_EXERCISE_. Output the data below exactly, images excluded.

_DATA SHOWN_.
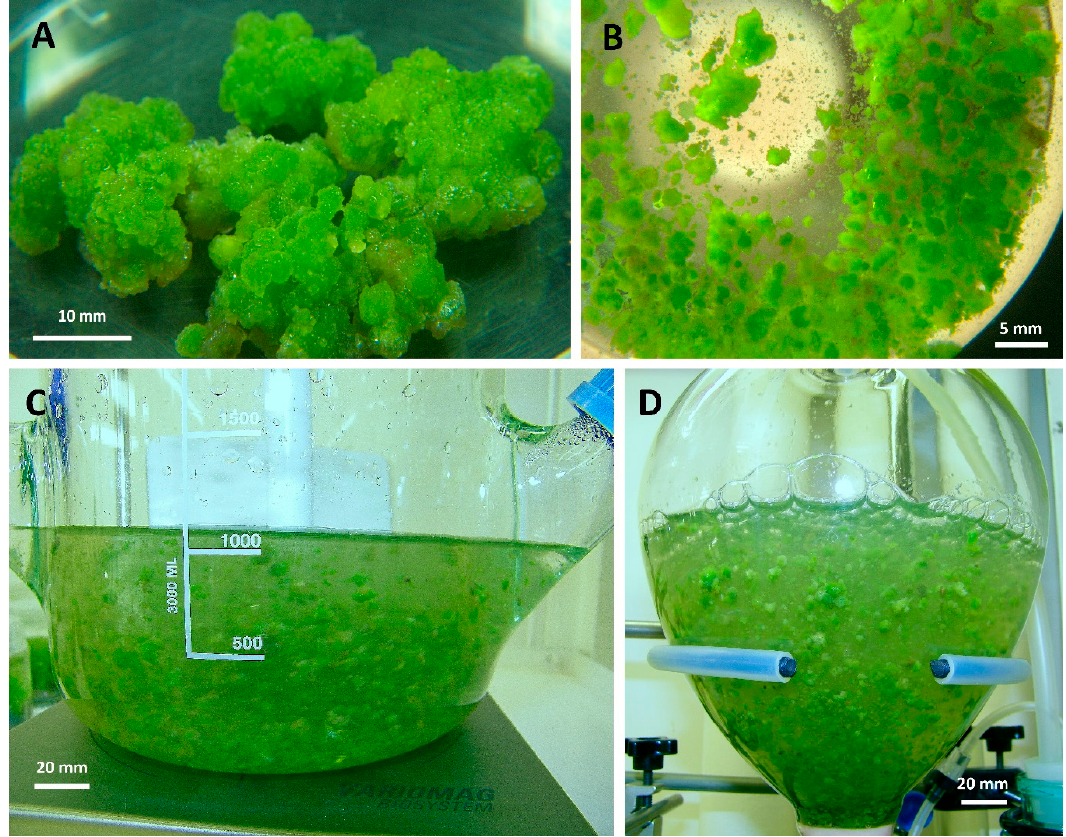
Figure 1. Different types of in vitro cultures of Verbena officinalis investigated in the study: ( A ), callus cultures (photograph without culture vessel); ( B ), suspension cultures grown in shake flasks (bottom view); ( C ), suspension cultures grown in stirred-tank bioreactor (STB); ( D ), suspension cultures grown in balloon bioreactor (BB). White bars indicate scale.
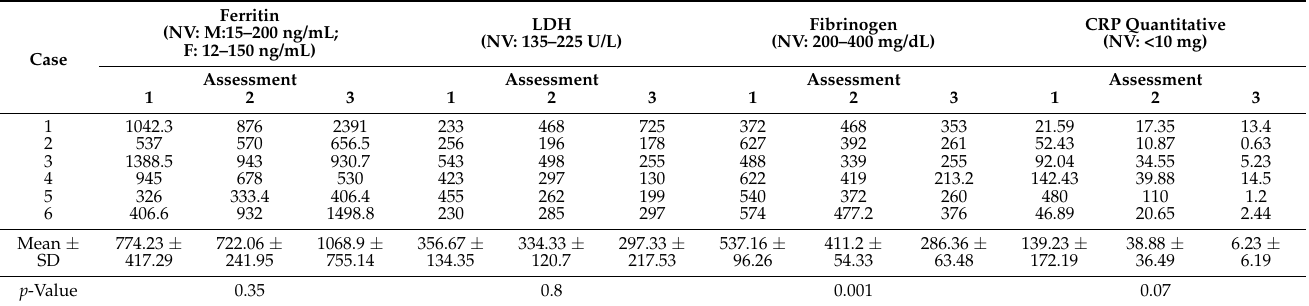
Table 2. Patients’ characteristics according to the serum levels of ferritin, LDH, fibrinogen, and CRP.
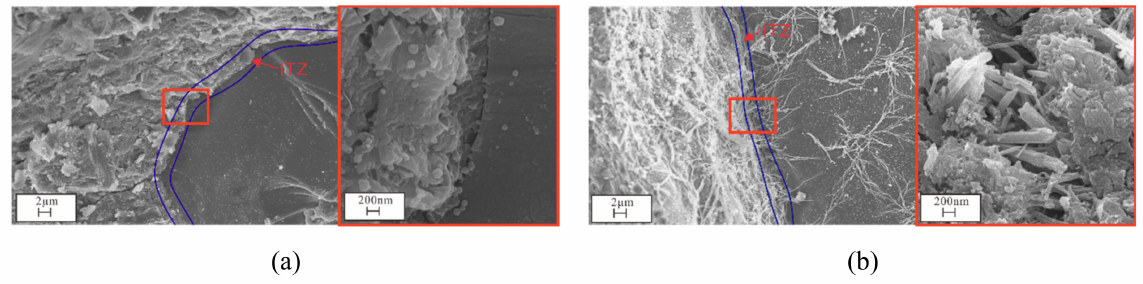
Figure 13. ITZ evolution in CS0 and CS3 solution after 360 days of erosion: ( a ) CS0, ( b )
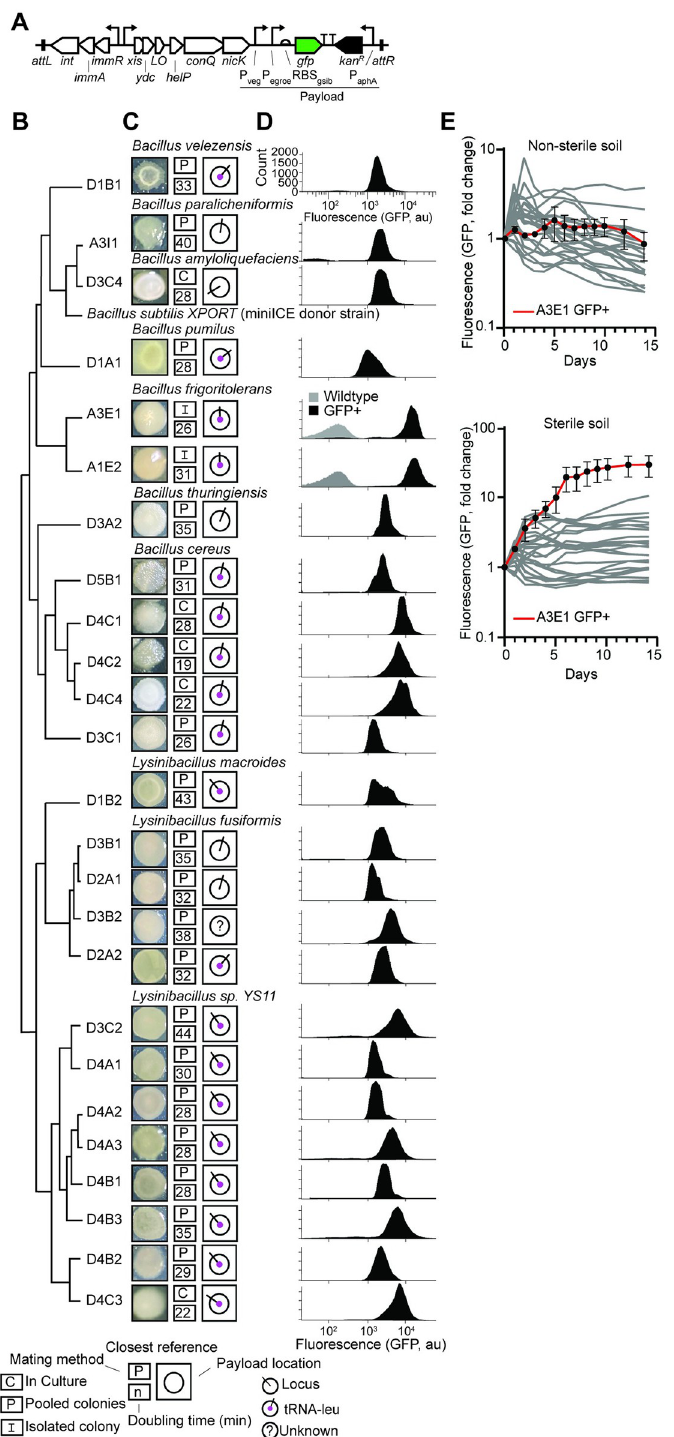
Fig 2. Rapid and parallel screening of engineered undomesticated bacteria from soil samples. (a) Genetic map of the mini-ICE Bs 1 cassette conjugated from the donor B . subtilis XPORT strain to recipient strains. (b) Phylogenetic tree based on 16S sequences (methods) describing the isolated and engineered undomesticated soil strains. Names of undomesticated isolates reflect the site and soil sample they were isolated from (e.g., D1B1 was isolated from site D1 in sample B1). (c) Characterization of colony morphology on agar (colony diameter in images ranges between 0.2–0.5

_RESULT FOR THIS TASK_.
Figure 1. Different types of in vitro cultures of Verbena officinalis investigated in the study: ( A ), callus cultures (photograph without culture vessel); ( B ), suspension cultures grown in shake flasks (bottom view); ( C ), suspension cultures grown in stirred-tank bioreactor (STB); ( D ), suspension cultures grown in balloon bioreactor (BB). White bars indicate scale.
Table 2. Patients’ characteristics according to the serum levels of ferritin, LDH, fibrinogen, and CRP.
Figure 13. ITZ evolution in CS0 and CS3 solution after 360 days of erosion: ( a ) CS0, ( b )
Fig 2. Rapid and parallel screening of engineered undomesticated bacteria from soil samples. (a) Genetic map of the mini-ICE Bs 1 cassette conjugated from the donor B . subtilis XPORT strain to recipient strains. (b) Phylogenetic tree based on 16S sequences (methods) describing the isolated and engineered undomesticated soil strains. Names of undomesticated isolates reflect the site and soil sample they were isolated from (e.g., D1B1 was isolated from site D1 in sample B1). (c) Characterization of colony morphology on agar (colony diameter in images ranges between 0.2–0.5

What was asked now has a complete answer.